Crise agricole

Introduction

Ce qui frappe en premier lieu, dans la crise actuelle du monde agricole (commune à l’ensemble de l’UE), c’est sa dimension sociale. Et la difficulté à bien en saisir les contours vient de ce qu’elle relève également de questions économiques, techniques, environnementales et politiques. Il paraît donc nécessaire de considérer, sur le temps long, le projet de société au sein duquel, en occident d’abord, puis dans le monde, l’agriculture a évolué. Selon un rapport du Sénat de 2016, « un français sur deux travaillait pour l’agriculture en 1900. Cette part (…) représente aujourd’hui 3 % de l’emploi total en France. » La surface de terres agricoles ne s’est pourtant pas réduite, elle a même sensiblement augmenté, mais elle s’est concentrée dans le même temps entre les mains d’un nombre toujours plus réduit d’acteurs « tant industriels que financiers, (…) tous spéculant sur la demande en produits agricoles. » *

Les sentiments d’abandon et de colère des petits producteurs (chez qui sévit une épidémie de suicides – un tous les deux jours en moyenne), sont ceux d’une large part du mouvement de protestation venu perturber le Salon 2024 de l’agriculture – comme jamais en 60 ans d’existence. Ce mouvement est largement soutenu sinon approuvé par la population française, mais ce facteur n’est pas déterminant en l’absence d’un référendum dont celle-ci aurait l’initiative. Ce sont les élus nationaux (au premier rang desquels le président de la République), mais plus encore la Commission Européenne (principal organe de l’exécutif européen, disposant également du monopole de l’initiative législative), qui sont la cible de ses revendications, du fait que les modalités d’attribution des aides de la Politique agricole commune (PAC) et la négociation des traités de libre échange (qui s’est poursuivie durant le salon) restent l’apanage de l’UE.

Comme tout mouvement social, ce mouvement traduit un rapport de forces entre groupes d’intérêts divergents au sein de la société. L’État, en tant que promoteur de l’intérêt général et gestionnaire du bien commun, n’est pas supposé devenir la cible de tels mouvements. Son implication par ceux-ci laisserait donc un doute sur sa volonté ou sa compétence à remplir ce rôle, ou encore sur son indépendance -en l’occurrence- vis à vis de la grande distribution, des industriels de l’agroalimentaire, voire de la FNSEA, ou des fonds d’investissement privés autant que souverains.
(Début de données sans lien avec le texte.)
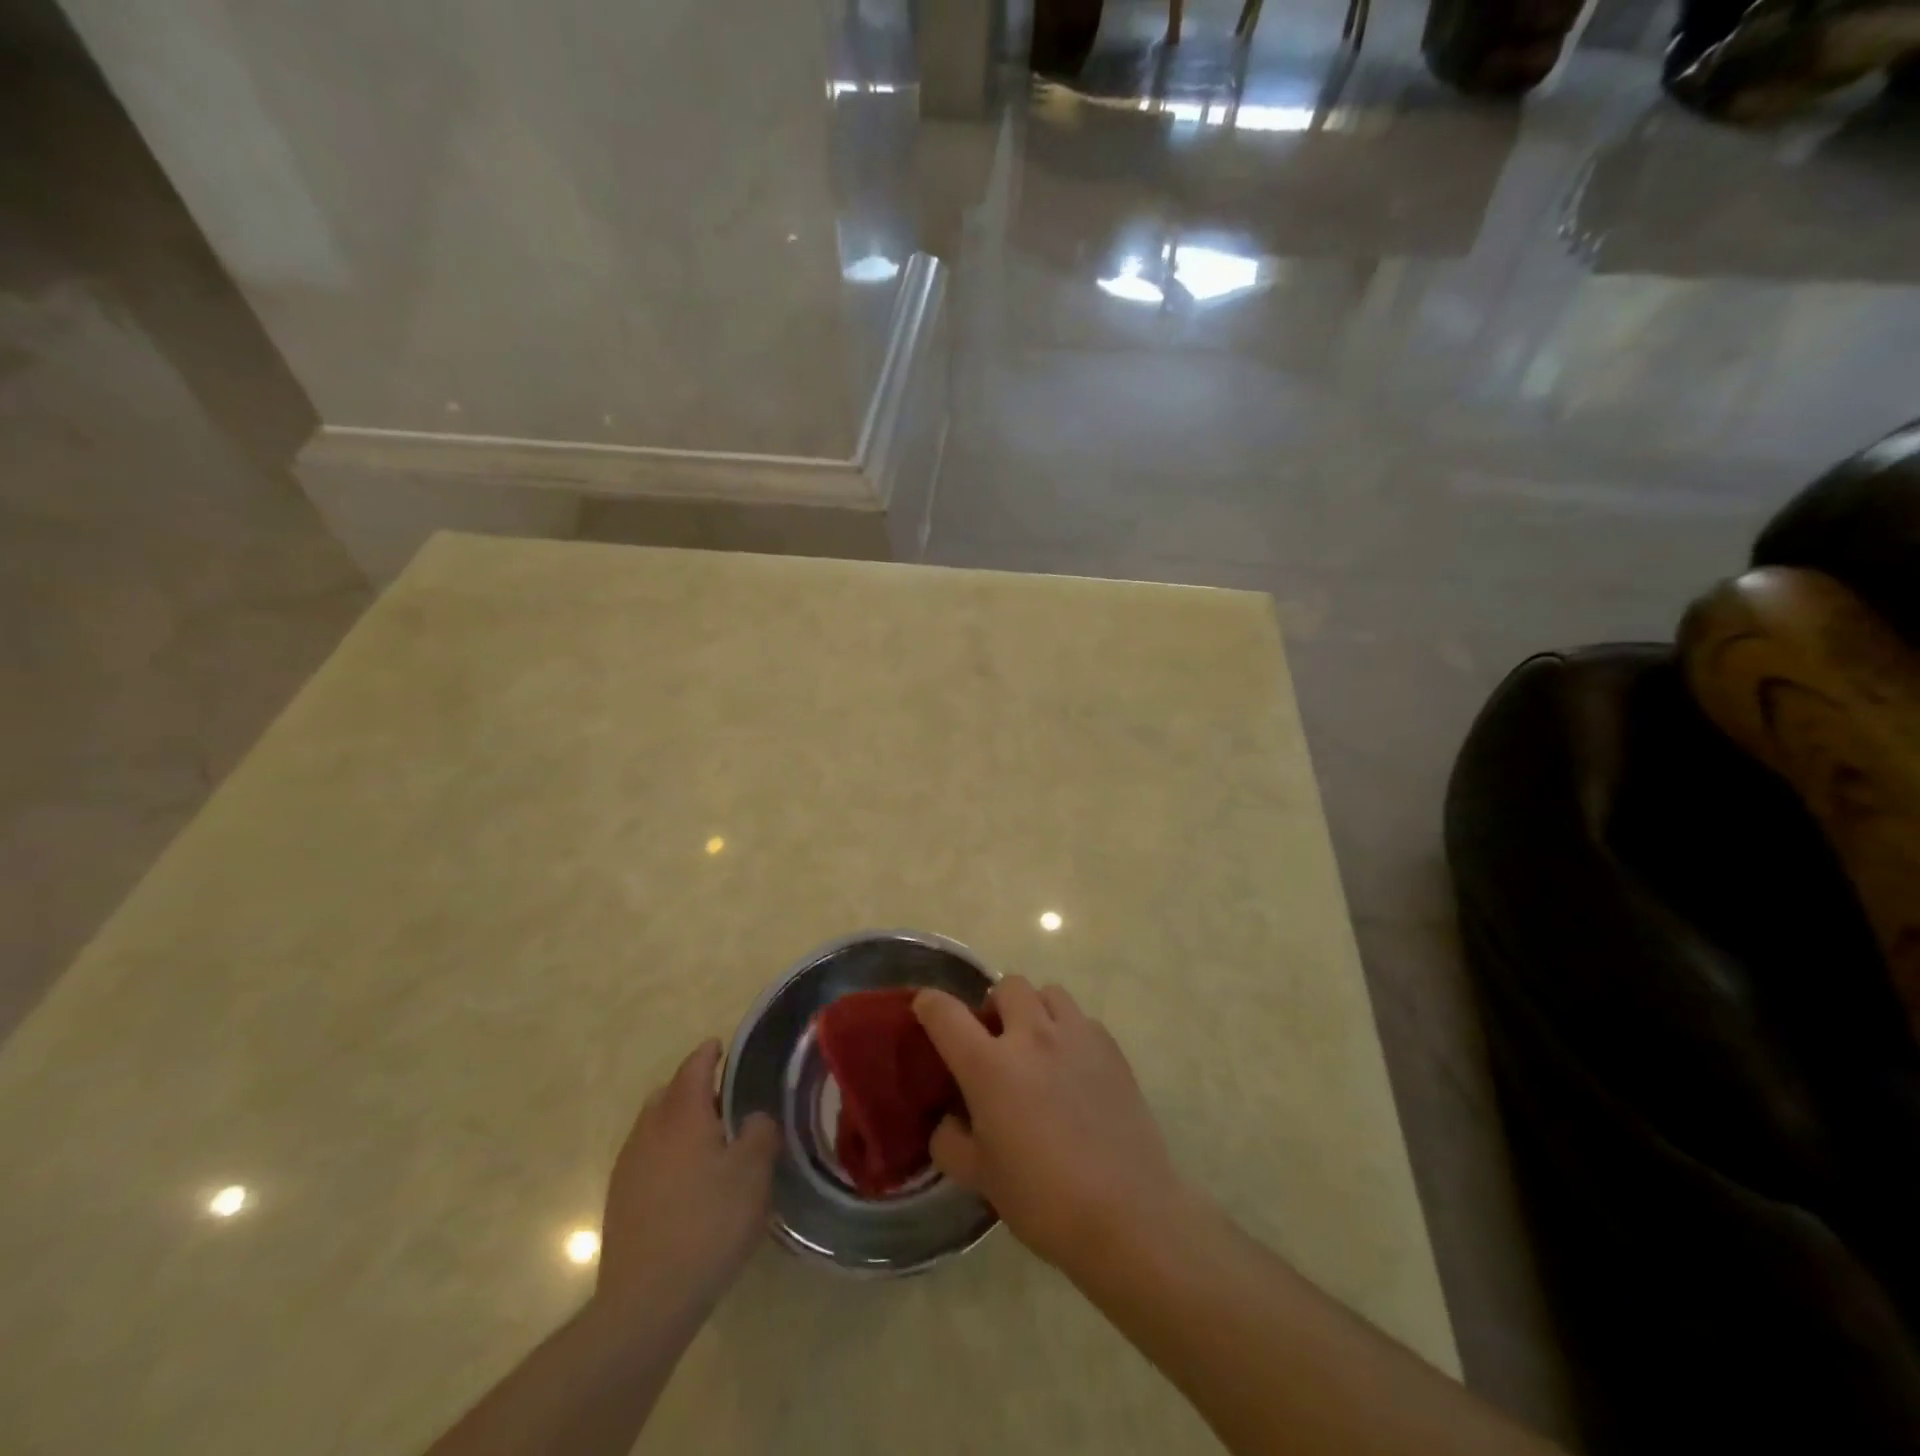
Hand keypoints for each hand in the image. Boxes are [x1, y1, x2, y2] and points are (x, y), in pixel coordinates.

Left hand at [595, 1039, 779, 1323]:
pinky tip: (686, 1182)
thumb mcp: (753, 1173)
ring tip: (707, 1142)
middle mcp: (650, 1131)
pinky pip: (646, 1158)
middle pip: (668, 1094)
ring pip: (653, 1127)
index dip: (708, 1053)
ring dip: (677, 1123)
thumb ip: (759, 1133)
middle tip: (723, 1099)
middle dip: (692, 1088)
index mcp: (682, 1115)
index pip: (694, 1068)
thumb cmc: (708, 1224)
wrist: (646, 1301)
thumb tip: (753, 1119)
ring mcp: (629, 1168)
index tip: (720, 1046)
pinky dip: (666, 1154)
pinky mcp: (620, 1202)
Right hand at [913, 977, 1188, 1278]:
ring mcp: (1077, 1036)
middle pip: (1007, 985)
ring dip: (1035, 1010)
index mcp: (989, 1065)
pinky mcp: (1112, 1048)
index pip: (946, 1013)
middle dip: (994, 1005)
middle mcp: (1031, 1035)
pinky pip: (1082, 1019)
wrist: (1127, 1215)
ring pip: (1049, 993)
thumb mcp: (979, 1177)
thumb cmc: (1043, 1199)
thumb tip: (948, 1121)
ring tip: (1038, 1047)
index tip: (926, 1010)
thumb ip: (950, 1141)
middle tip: (995, 1040)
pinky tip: (1074, 1070)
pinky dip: (1069, 1032)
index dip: (929, 1005)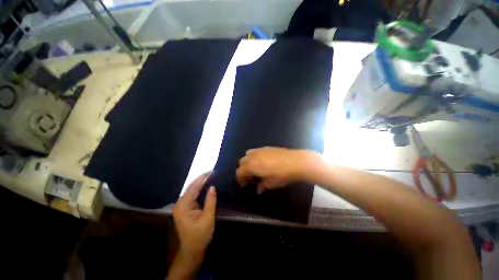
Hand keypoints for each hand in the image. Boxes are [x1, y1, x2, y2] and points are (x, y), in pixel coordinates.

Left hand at [172, 173, 216, 257]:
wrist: (192, 251)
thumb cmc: (200, 235)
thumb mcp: (208, 217)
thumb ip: (210, 200)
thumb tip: (212, 186)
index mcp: (183, 206)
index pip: (193, 188)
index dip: (202, 179)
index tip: (211, 171)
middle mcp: (180, 204)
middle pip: (191, 188)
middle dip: (201, 179)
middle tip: (212, 172)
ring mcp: (182, 207)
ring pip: (191, 191)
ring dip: (200, 184)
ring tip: (210, 176)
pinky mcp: (185, 209)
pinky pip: (192, 196)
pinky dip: (199, 190)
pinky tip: (205, 186)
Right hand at [236, 147, 318, 193]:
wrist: (295, 161)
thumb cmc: (281, 174)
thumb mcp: (271, 183)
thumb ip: (262, 186)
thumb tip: (258, 189)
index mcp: (251, 166)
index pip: (239, 172)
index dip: (240, 179)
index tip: (245, 184)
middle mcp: (252, 156)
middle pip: (242, 162)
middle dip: (243, 170)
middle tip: (250, 177)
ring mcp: (259, 150)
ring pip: (247, 154)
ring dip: (248, 161)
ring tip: (255, 168)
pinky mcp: (266, 147)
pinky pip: (255, 151)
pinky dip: (255, 157)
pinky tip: (263, 162)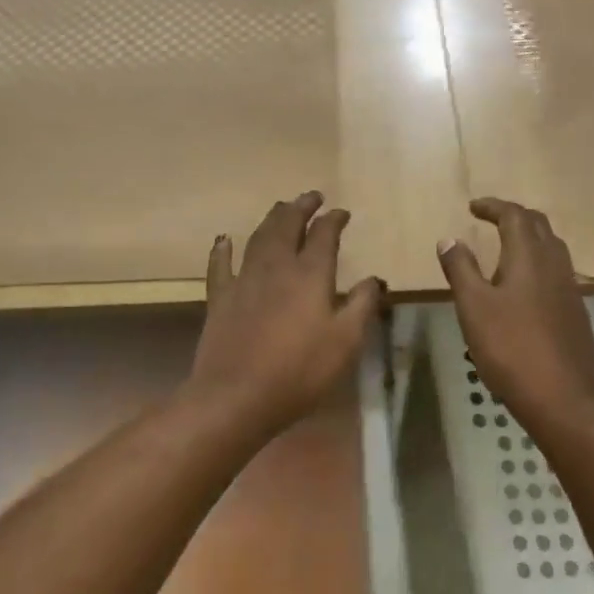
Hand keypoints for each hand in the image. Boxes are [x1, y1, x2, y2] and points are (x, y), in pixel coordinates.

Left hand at [187, 192, 384, 435]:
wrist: (236, 396)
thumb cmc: (299, 372)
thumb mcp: (346, 343)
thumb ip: (362, 306)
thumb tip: (373, 279)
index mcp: (310, 274)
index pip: (324, 235)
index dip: (334, 220)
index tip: (342, 212)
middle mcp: (277, 266)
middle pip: (288, 225)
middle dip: (301, 207)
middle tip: (312, 196)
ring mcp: (244, 280)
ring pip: (258, 237)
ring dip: (272, 218)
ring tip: (281, 207)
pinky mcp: (220, 298)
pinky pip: (220, 265)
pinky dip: (222, 249)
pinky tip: (223, 239)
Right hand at [437, 198, 593, 429]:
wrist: (562, 398)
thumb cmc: (510, 347)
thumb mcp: (474, 307)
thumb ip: (461, 269)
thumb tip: (449, 239)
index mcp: (529, 256)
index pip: (514, 215)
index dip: (493, 206)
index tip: (473, 207)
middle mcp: (554, 264)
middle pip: (538, 225)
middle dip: (514, 216)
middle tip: (490, 220)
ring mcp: (570, 289)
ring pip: (552, 248)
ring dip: (529, 238)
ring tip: (505, 248)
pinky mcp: (576, 312)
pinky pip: (557, 272)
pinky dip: (538, 264)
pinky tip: (524, 287)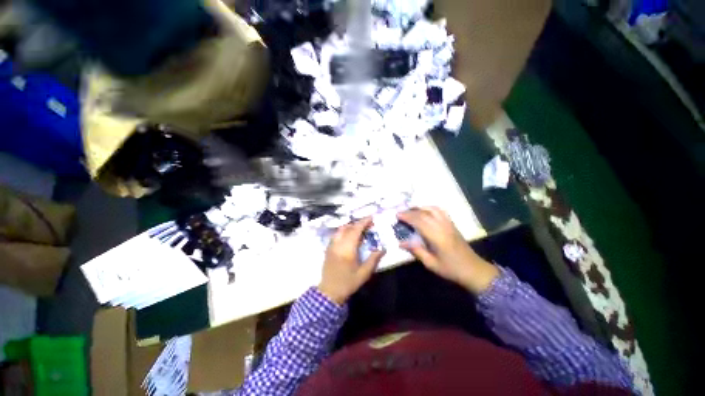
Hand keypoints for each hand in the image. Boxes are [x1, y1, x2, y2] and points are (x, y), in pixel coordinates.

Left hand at [318, 218, 385, 304]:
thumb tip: (383, 248)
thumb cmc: (348, 283)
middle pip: (348, 227)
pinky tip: (350, 236)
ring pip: (341, 230)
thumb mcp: (364, 273)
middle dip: (359, 223)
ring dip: (351, 226)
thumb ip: (373, 259)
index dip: (363, 222)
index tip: (371, 218)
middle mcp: (338, 244)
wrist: (329, 292)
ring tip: (360, 229)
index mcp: (347, 249)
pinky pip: (336, 235)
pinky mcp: (328, 248)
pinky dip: (344, 231)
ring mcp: (331, 245)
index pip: (356, 230)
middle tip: (368, 225)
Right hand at [398, 207, 498, 293]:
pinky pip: (440, 211)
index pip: (419, 221)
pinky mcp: (452, 224)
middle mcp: (443, 227)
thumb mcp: (431, 264)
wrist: (474, 270)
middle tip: (400, 213)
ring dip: (420, 207)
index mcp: (437, 237)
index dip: (407, 216)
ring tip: (411, 210)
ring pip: (433, 209)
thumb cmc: (451, 269)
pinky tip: (425, 211)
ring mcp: (449, 224)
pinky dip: (430, 208)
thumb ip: (416, 251)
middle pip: (424, 213)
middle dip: (410, 211)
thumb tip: (400, 243)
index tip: (397, 215)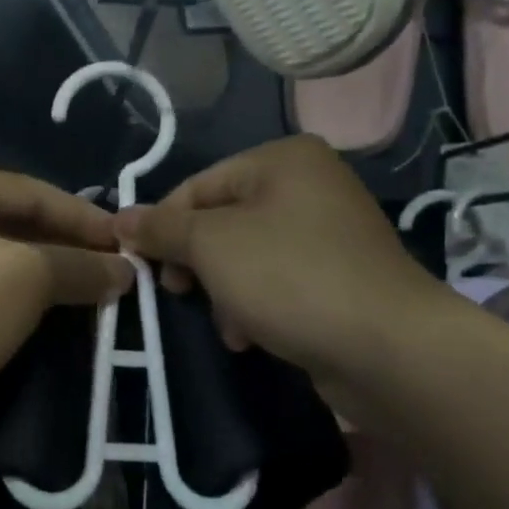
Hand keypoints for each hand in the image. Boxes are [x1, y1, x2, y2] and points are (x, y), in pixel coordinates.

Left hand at [0, 158, 133, 427]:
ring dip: (42, 277)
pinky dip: (12, 298)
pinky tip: (45, 315)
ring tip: (90, 293)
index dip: (84, 219)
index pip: (31, 191)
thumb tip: (124, 272)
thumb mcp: (25, 278)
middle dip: (64, 250)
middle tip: (112, 271)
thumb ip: (79, 267)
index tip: (127, 244)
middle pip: (12, 223)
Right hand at [113, 136, 446, 384]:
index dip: (162, 225)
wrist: (389, 349)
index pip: (198, 185)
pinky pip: (277, 282)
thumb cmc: (291, 278)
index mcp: (283, 160)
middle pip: (222, 221)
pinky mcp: (340, 277)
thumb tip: (120, 219)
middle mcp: (310, 186)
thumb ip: (162, 228)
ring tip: (228, 325)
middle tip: (180, 293)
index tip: (140, 265)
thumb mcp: (211, 245)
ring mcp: (330, 233)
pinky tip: (251, 336)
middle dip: (196, 263)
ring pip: (247, 256)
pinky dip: (256, 305)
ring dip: (224, 291)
L’État, en particulier son chef, celui du gouvernement ou le ministre de l’agriculture, sont-ils donc les meilleurs interlocuteurs, ou disons les vrais protagonistes de cette énième crise ?, sachant que depuis l’internationalisation et la libéralisation des marchés agricoles mondiaux dès le tournant des années 1980, les revenus agricoles se sont trouvés indexés sur des prix découlant largement de logiques supranationales purement financières où l’exploitation familiale n’a plus sa place.

À l’évidence, la question agricole ne peut être envisagée qu’à l’intérieur d’une question plus vaste : jusqu’où les intérêts de l’élite financière (qui structure depuis maintenant des décennies l’économie et oriente les politiques des États-nations) peuvent être compatibles avec les défis planétaires relatifs aux aspirations à une démocratie réellement participative, à l’environnement, à la sécurité et la précarité alimentaires, à la transition énergétique, au changement climatique ou aux fractures et problèmes sociaux (de santé publique**, de croissance de la pauvreté et des inégalités, notamment, qui sont des effets directs ou indirects de guerres économiques et militaires devenues endémiques) ?

P. Perrier, février 2024

* Jean-Marc Puel, Les fonds souverains dans l’agriculture : un investissement politique ?, Études rurales – 190 | 2012

** On sait pertinemment les liens entre santé et alimentation. À titre d’exemples, un milliard d’êtres humains sont atteints par l’obésité, et le rôle joué par les pesticides – entre autres dans la formation de nombreux cancers et dans les anomalies foetales – est aujourd’hui patent.